Your answer should repeat every line of the records below in which the word "wine" appears.

**EXCERPTED RECORDS:**
□ □ □ □ □ □ □

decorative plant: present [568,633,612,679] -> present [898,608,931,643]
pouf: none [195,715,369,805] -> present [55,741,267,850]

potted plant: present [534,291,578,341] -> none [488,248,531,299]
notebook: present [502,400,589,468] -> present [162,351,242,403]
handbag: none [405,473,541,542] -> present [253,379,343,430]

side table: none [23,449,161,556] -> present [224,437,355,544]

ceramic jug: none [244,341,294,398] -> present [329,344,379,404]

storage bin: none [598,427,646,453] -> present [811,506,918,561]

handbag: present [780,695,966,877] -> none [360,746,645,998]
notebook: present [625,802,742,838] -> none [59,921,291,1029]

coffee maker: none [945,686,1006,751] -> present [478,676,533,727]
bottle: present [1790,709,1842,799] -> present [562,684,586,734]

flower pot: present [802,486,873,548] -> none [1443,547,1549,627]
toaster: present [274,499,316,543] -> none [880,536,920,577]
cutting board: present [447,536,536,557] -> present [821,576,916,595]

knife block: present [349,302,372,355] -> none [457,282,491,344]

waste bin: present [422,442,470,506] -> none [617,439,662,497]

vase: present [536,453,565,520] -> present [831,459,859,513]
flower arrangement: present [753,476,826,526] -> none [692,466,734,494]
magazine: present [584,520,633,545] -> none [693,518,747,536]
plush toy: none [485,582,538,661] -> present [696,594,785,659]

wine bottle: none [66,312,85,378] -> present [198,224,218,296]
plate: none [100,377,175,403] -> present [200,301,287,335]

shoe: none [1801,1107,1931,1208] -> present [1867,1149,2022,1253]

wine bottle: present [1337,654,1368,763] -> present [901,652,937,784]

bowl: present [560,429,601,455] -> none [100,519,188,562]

□ □ □ □ □ □ □

**PROBLEM SOLUTION:**
wine bottle: none [66,312,85,378] -> present [198,224,218,296]
wine bottle: present [1337,654,1368,763] -> present [901,652,937,784]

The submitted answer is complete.